Warning that such an outcome would be equivalent to “dumbing down” healthcare, given that private practitioners drive the sector’s innovation and investment, he suggested that his “Partnered Care” model - effectively a public-private partnership (PPP) where his healthcare businesses provide access to services such as kidney dialysis and cancer screening at discounted rates for public sector patients - may prove a better route to take.
“The NHI system is very much needed but we have to make sure we don’t crash the medical profession,” Dr Brown told Tribune Business. “We have to make sure that folks in private practice are not getting screwed by our system.”
Pointing to Medicare, the US government initiative that provides healthcare coverage for persons aged 65 and older, he pointed out that by taking care of 50m persons that programme is able to spread its risk and costs over a much larger insured pool, thereby generating economies of scale.
The Bahamas, though, with a population estimated at 400,000 cannot achieve similar efficiencies with its own government-run NHI to that of Medicare. As a result, Dr Brown said this nation has to be careful and not design an NHI system modelled on developed countries in the belief it can emulate their best qualities.

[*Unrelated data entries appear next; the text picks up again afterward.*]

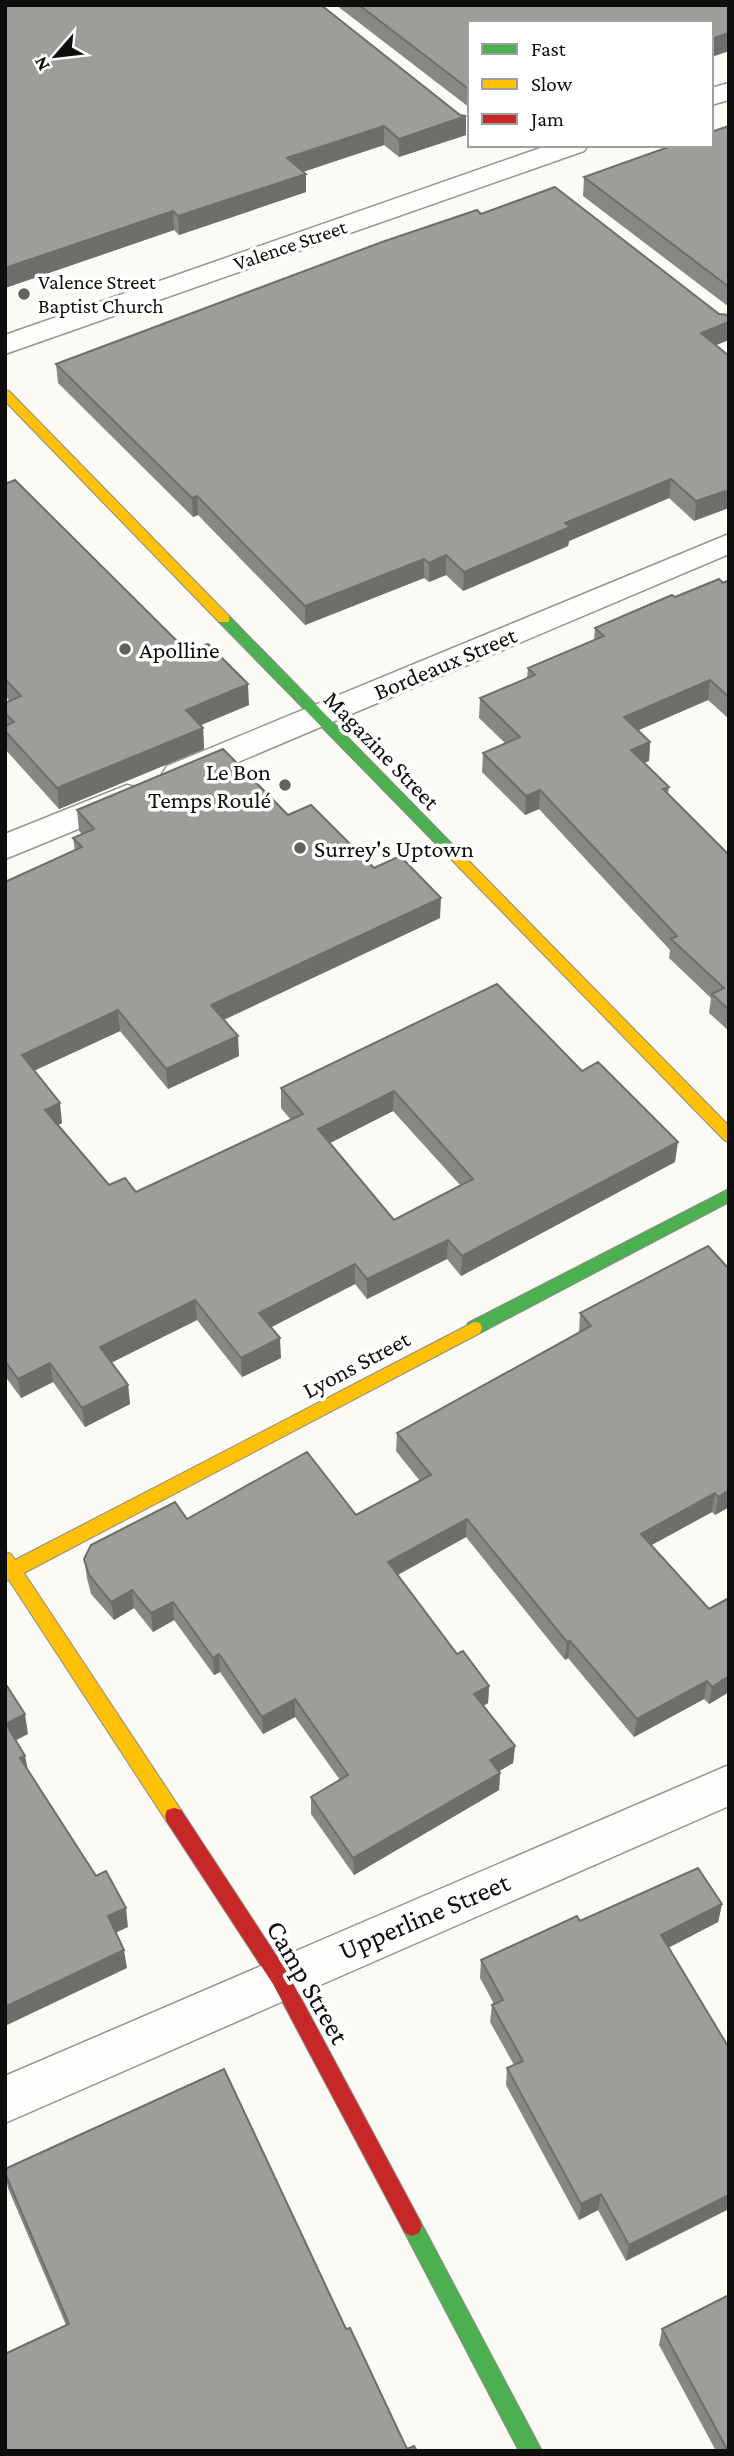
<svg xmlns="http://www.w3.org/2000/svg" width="734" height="2456" font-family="'Crimson Pro',serif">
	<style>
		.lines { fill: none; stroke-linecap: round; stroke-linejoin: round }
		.street-casing { stroke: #959492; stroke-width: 3 }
		.fast-casing { stroke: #8b8b88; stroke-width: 2 }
		.slow-casing { stroke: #8b8b88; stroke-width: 2 }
		.jam-casing { stroke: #8b8b88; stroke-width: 2 }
		.street { fill: #fefefd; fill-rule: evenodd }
		.fast { fill: #4caf50; fill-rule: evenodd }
		.slow { fill: #ffc107; fill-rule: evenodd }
		.jam { fill: #c62828; fill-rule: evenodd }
		.wall { fill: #888784; fill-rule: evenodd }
		.shaded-wall { fill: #6f6e6b }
		.building { fill: #9e9d99; stroke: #6f6e6b; stroke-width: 2; fill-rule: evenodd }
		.poi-dot { fill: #61615e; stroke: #fff; stroke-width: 2.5 }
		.labels { text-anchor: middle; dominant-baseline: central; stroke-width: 7; stroke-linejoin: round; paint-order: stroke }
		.far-street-label { font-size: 21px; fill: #0e0e0e; stroke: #fff }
		.far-poi-label { font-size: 21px; fill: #0e0e0e; stroke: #fff; text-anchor: start }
		.poi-label { font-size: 24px; fill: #0e0e0e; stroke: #fff; text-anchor: start }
		.street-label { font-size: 24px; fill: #0e0e0e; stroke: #fff }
		.near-street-label { font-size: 28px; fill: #0e0e0e; stroke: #fff }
	</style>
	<rect width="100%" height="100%" fill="#fbfaf4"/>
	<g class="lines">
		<defs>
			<path id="street" d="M729,83V100L711,105V88Z
				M549,145H588L584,151L5,354V335Z
				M729,534V554L191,782L179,785L167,782L162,774L167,766Z
				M127,785L139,788L144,796L139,804L5,859V834Z
				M729,1765V1806L5,2123V2076Z"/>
			<path id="fast" d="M224,615L229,616L456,848L458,851L456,854H446L219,622L218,619Z
				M729,1189V1202L480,1333H468L466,1328L468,1323Z
				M412,2216L419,2219L542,2451H519L405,2233L402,2226L405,2219Z"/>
			<path id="slow" d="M5,390L9,391L229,616V622H219L5,401Z
				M451,846L456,848L729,1126V1142L724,1140L446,854L444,851Z
				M474,1322L480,1323L482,1328L480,1333L24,1573L181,1810L183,1816L181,1822L174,1824L167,1822L9,1580L5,1581V1552L11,1554L15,1560Z"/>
			<path id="jam" d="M174,1808L181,1810L287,1972L419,2219L422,2226L419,2233L412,2236L405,2233L273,1984L167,1822L165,1816L167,1810Z"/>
		</defs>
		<use href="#street" class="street-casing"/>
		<use href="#fast" class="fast-casing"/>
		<use href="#slow" class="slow-casing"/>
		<use href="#jam" class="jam-casing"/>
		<use href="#street" class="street"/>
		<use href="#fast" class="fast"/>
		<use href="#slow" class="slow"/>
		<use href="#jam" class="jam"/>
	</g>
	<path class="wall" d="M5,5L466,135L399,157L384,145L303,171L306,174V192L179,235L174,230L5,288Z
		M336,5H729V51L711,57V23H470V108Z
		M729,126V307L583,196L584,177Z
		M481,214L716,345L694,521L669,498L569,541L568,546L463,591L446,575L429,582L424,578L305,625L198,515L193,517L58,383L56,364Z
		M5,484L188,652L249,705L200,725L203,728L204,749L59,809L5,749V703L10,701L5,696Z
		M729,580V719L708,700L638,730L650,742L649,761L644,763L669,787L668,794L729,855V1031L709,1013L711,998L669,958L670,950L539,809L525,815L482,772L483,753L505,743L479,718L480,698L527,678L528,668L594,640L595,628L675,597Z
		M77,810L288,815L374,868L440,918L224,1020L239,1056L168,1089L120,1031L35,1070L62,1123L58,1125L109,1185L136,1192L291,1120L281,1108V1088L582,1071L675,1162L461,1276L447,1259L367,1299L355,1284L271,1327L281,1358L242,1377L197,1320L111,1362L128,1385L130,1404L85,1427L53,1382L21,1398L5,1376V882L75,851L73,838L82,834L79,831ZM393,1111L461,1186L394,1220L330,1143Z
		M729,1269V1507L715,1515L712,1512L651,1545L709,1609L729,1598V1692L709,1704L704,1699L634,1737L568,1658L565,1660L466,1537L398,1575L457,1654L489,1686L488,1703L483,1706L515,1746L513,1763L499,1771L500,1773L499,1790L354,1875L311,1814V1797L340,1780L295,1717L263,1734L220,1672L214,1675L174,1620L153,1632L134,1608L114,1620L91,1594L87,1578L84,1559L187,1519L356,1515L420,1481L396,1451L397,1433L579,1333L580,1313Z
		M722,1904L718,1922L668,1948L729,2048L626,2261L598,2210L579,2220L506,2085L507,2068L514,2065L490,2022L492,2005L494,2004L480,1978L481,1960L580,1921Z
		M5,2169L346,2329L407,2449L417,2451H5V2354L66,2325L8,2188L5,2176Z
		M662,2329L729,2451H716L659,2345Z"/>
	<path class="shaded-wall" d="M729,33V51L711,57V39Z
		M466,116V135L399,157V139Z
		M384,126V145L288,177L287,158Z
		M306,174V192L179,235L178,216Z
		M173,211L174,230L5,288V268Z
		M729,322V340L699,352L701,333Z
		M671,479L669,498L569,541L568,546L463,591L464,572L565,523Z
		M729,490V508L694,521L696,501Z
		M197,496L198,515L193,517L192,498Z
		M446,555V575L429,582V563Z
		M424,559V578L305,625V606Z
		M710,680L708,700L623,737L624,717Z
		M248,684L249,705L187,731L186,710Z
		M203,728L204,749L59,809L57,788Z
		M650,742L649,761L629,769L631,750Z
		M540,790L539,809L525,815L526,796Z
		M441,898L440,918L212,1025L211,1005Z
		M118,1010L120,1031L25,1075L22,1055Z
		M238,1036L239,1056L168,1089L166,1069Z
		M394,1091L393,1111L318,1149V1129Z
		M60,1103L62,1123L48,1130L45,1110Z
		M678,1142L675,1162L461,1276L462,1256Z
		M448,1240L447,1259L367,1299V1279Z
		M355,1264V1284L260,1333L259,1313Z
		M195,1300L197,1320L103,1367L100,1347Z
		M280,1338L281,1358L242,1377L241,1358Z
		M50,1363L53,1382L21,1398L18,1379Z
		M128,1385L130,1404L85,1427L82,1408Z
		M729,1490V1507L715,1515L718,1497Z
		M715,1493L712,1512L639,1552L641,1534Z
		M467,1519L466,1537L388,1580V1562Z
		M132,1590L134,1608L114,1620L111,1602Z
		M173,1602L174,1620L153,1632L151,1613Z
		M570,1641L568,1658L565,1660L567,1642Z
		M219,1654L220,1672L214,1675L213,1658Z
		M729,1676V1692L709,1704L712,1687Z
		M707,1681L704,1699L634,1737L637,1719Z
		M489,1686L488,1703L473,1712L474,1694Z
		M295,1699V1717L263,1734L262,1717Z
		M25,1714L28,1734L9,1744L6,1724Z
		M515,1746L513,1763L489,1777L490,1760Z
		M25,1756L29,1775L20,1758Z
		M500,1773L499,1790L354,1875L353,1858Z
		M722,1904L718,1922L658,1953L661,1935Z
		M126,1908L128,1927L111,1935L108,1916Z
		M124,1950L127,1968L5,2026V2007Z
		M601,2194L598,2210L579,2220L581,2204Z
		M729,2195V2209L626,2261L629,2245Z"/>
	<path class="building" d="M5,5H321L460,115L466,116L399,139L384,126L287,158L306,174L178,216L173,211L5,268Z
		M359,5H729V33L711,39V23H470V90Z
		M729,126V287L584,177L674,145H711V132Z
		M555,187L719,314L729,315V322L701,333L729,356V490L696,501L671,479L565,523L570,527L464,572L446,555L429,563L424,559L305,606L197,496L192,498L56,364L382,242L477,210L481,214Z
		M15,480L188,652L208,644L248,684L186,710L203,728L57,788L5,731V726L14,722L5,713V703L21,696L5,679V484Z
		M719,579L723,583L729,580V697L710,680L624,717L650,742L631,750L669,787L663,789L729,855V1010L712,994L724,988L671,939L677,936L540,790L526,796L483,753L520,737L480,698L535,675L528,668L604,636L595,628L672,595L675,597Z
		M223,749L288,815L311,805L374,868L400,856L441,898L211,1005L238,1036L166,1069L118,1010L22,1055L60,1103L45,1110L109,1185L125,1178L136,1192L303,1114L281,1088L497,984L582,1071L598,1062L678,1142L462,1256L448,1240L367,1279L355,1264L259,1313L280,1338L241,1358L195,1300L100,1347L128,1385L82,1408L50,1363L18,1379L5,1361V882L82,847L73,838L94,829L77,810ZM394,1091L473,1179L394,1220L318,1129Z
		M708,1246L729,1269V1490L718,1497L715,1493L641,1534L709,1609L729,1598V1676L712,1687L707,1681L637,1719L570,1641L567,1642L467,1519L388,1562L457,1654L463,1651L489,1686L474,1694L515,1746L490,1760L500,1773L353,1858L311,1797L348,1775L295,1699L262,1717L219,1654L213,1658L173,1602L151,1613L132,1590L111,1602L89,1575L84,1559L91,1545L175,1502L187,1519L307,1452L356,1515L431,1475L397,1433L591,1326L580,1313Z
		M5,1683L25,1714L6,1724L25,1756L20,1758L96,1876L106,1871L126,1908L108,1916L124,1950L5,2007Z
		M698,1868L722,1904L661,1935L729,2048V2195L629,2245L601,2194L581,2204L507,2068L523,2061L492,2005L503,2000L481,1960L577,1916L580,1921Z
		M224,2069L346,2329L350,2328L407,2449L414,2446L417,2451H6L5,2448V2354L69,2324L5,2173V2169Z
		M729,2295V2451H728L662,2329Z"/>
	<g class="poi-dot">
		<circle cx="24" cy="294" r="7"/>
		<circle cx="125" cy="649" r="7"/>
		<circle cx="285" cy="785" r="7"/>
		<circle cx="300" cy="848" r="7"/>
	</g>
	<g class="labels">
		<g class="far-street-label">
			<text transform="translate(290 245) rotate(-19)">Valence Street</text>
		</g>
		<g class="far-poi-label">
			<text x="38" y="282">Valence Street<tspan x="38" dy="24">Baptist Church</tspan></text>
		</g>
		<g class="poi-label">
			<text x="139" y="649">Apolline</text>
			<text x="271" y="771" text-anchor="end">Le Bon<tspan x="271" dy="28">Temps Roulé</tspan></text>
			<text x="314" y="848">Surrey's Uptown</text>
		</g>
		<g class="street-label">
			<text transform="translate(445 663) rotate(-23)">Bordeaux Street</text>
			<text transform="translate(382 750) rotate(46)">Magazine Street</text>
			<text transform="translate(356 1364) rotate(-28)">Lyons Street</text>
		</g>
		<g class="near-street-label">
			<text transform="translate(424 1916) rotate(-23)">Upperline Street</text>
			<text transform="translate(308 1982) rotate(60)">Camp Street</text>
		</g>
	</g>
	<rect width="734" height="2456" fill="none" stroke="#0e0e0e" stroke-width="14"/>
	<rect x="468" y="21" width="245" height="126" fill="#ffffff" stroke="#9f9f9f" stroke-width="2"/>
	<rect x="482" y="44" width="35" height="10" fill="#4caf50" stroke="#9f9f9f" stroke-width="2"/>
	<text x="531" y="56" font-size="21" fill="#0e0e0e">Fast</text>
	<rect x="482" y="79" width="35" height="10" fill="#ffc107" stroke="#9f9f9f" stroke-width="2"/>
	<text x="531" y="91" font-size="21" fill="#0e0e0e">Slow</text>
	<rect x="482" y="114" width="35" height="10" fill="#c62828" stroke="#9f9f9f" stroke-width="2"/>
	<text x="531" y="126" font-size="21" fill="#0e0e0e">Jam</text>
	<g transform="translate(56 56) rotate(242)" stroke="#ffffff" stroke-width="5" paint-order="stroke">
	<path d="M0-5L12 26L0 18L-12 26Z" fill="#0e0e0e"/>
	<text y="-10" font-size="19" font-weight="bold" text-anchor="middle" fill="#0e0e0e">N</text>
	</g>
</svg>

Pointing out that most if not all healthcare advances, especially at the tertiary care and surgical level, were driven by the private sector, he added: “If you crash your private sector you’ve also crashed your ability to offer advanced services in any kind of timely manner...... That is where your innovation comes in and investment to do it. The Government generally doesn’t have the wherewithal to look at these things.
“If you kill your private sector, you kill your sophistication as well. You kill innovation, and you kill investment. People don’t even think it’s worth doing it. I always say innovation and investment smartens up a system, whereas total government takeover of a system dumbs it down. That’s not to be condescending in any way, shape or form. It’s just what happens.”

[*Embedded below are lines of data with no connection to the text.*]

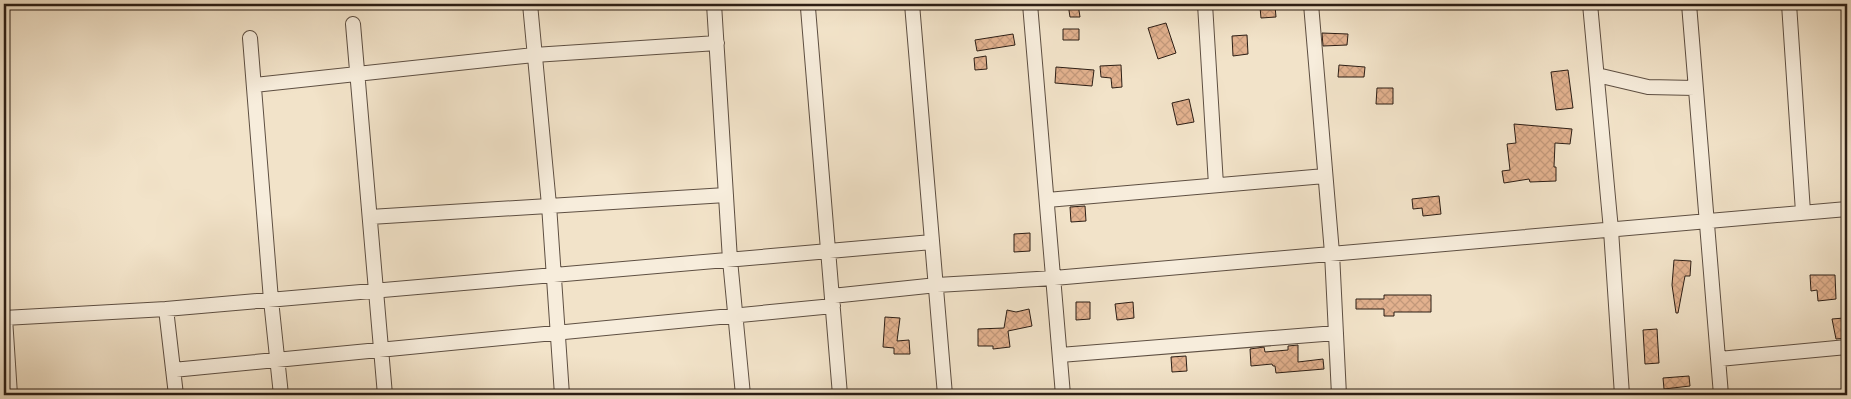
<svg xmlns="http://www.w3.org/2000/svg" width="1851" height="399" font-family="'Libre Bodoni',serif">
<style>
.building{fill:url(#building-cross-hatch);stroke:#2c1e15}
.lines{fill:none;stroke-linecap:round;stroke-linejoin:round}
.minor-casing{stroke:#5e4f42;stroke-width:16}
.minor{stroke:#f7eddc;stroke-width:14}
</style>
<defs>
<pattern id="building-cross-hatch" width="8" height="8" patternUnits="userSpaceOnUse" patternTransform="scale(1.25)"><rect width="8" height="8" fill="#e2b18e"/><path d="M0 0l8 8M0 8l8-8" fill="none" stroke="#c2987a"/></pattern>
</defs>
<rect width="100%" height="100%" fill="#f2e3c9"/>
<filter id="stains"><feTurbulence type="fractalNoise" baseFrequency=".004" numOctaves="4"/><feColorMatrix values="0 0 0 0 .2 0 0 0 0 .09 0 0 0 0 .02 0 0 0 .5 -.17"/></filter>
<radialGradient id="worn" r=".72"><stop offset=".6" stop-color="#630" stop-opacity="0"/><stop offset="1" stop-color="#630" stop-opacity=".3"/></radialGradient>
<path class="building" d="M1068,4H1078L1080,17H1070Z
M1275,6L1276,17L1261,18L1260,7Z
M1166,23L1176,53L1158,59L1148,28Z
M1063,29H1079V40H1063Z
M1322,33L1348,34L1347,45L1323,46Z
M1013,34L1015,45L977,51L975,40Z
M1247,35L1248,54L1233,56L1232,36Z
M986,56L987,69L975,70L974,58Z
M1121,65L1122,87L1112,88L1111,78L1101,77L1100,66Z
M1339,65L1365,67L1364,77H1338Z
M1056,67L1094,70L1092,86L1055,83Z
M1568,70L1573,108L1556,110L1551,72Z
M1377,88H1393V104H1376Z
M1189,99L1194,122L1177,125L1172,103Z
M1514,124L1572,129L1570,144L1555,143L1554,167H1556V181L1530,182L1529,179L1504,183L1502,171L1510,170L1507,144L1516,143Z
M1439,196L1441,214L1423,216L1422,208L1413,209L1412,199Z
M1085,206L1086,221L1071,222L1070,207Z
M1030,233V251L1014,252V234Z
M1674,260L1691,261L1690,276H1685L1678,313H1676L1672,285Z
M1810,275H1835L1836,299L1818,301L1817,290L1811,291Z
M1384,295H1431V312H1394V316H1384V309H1356V299H1384Z
M1076,302H1090V319L1076,320Z
M1133,302L1134,318L1117,320L1115,304Z
M1029,309L1032,326L1008,331L1010,347L993,349V346H978V329L1004,328L1007,310L1016,312Z
M885,317L900,318L897,341L909,340L910,354H894V348L883,347Z
M1844,318L1847,338L1836,339L1832,319Z
M1657,329L1659,363L1645,364L1643,330Z
M1298,345V362L1323,359L1324,369L1276,373L1275,366H1273L1272,364L1251,366L1250,349L1264,347L1265,352L1288,350V346Z
M1186,356L1187,371L1172,372L1171,357Z
M1689,376L1690,386L1664,389L1663,378Z"/>
<g class="lines">
<g class="minor-casing">
<path id="minor" d="M530,4L549,205L562,395
M714,4L730,260L743,395
M912,4L945,395
M1030,4L1063,395
M1205,4L1216,185
M1311,4L1332,253L1339,395
M1590,4L1611,230L1622,395
M1689,4L1721,395
M1789,4L1803,212
M808,8L840,395
M353,24L385,395
M250,38L271,300L281,395
M1597,75L1648,87L1695,88
M254,85L534,55L717,43
M1047,200L1325,176
M370,217L726,195
M832,296L937,285L1054,278L1847,209
M166,309L176,395
M4,318L166,309L932,242
M5,318L10,395
M1060,355L1336,333
M1719,359L1847,347
M173,370L833,306"/>
</g>
<use href="#minor" class="minor"/>
</g>
<rect width="1851" height="399" fill="none" stroke="#f2e3c9" stroke-width="20"/>
<rect x="5" y="5" width="1841" height="389" fill="none" stroke="#2c1e15" stroke-width="2.5"/>
<rect x="10" y="10" width="1831" height="379" fill="none" stroke="#2c1e15"/>
<rect width="100%" height="100%" filter="url(#stains)"/>
<rect width="100%" height="100%" fill="url(#worn)"/>
</svg>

Turning to his ‘Partnered Care’ model, Dr Brown added: “I’ve been asked why I’m doing this if I can bill at a higher price. It ain’t about the dollars I’m making. We’re here to take care of people. That’s my goal; I don’t put it on anyone else. That’s what I do. The Government system lags behind contemporary developments and gets overwhelmed. It ain’t the most efficient system, which is why the UK’s NHS is in the paper every day.”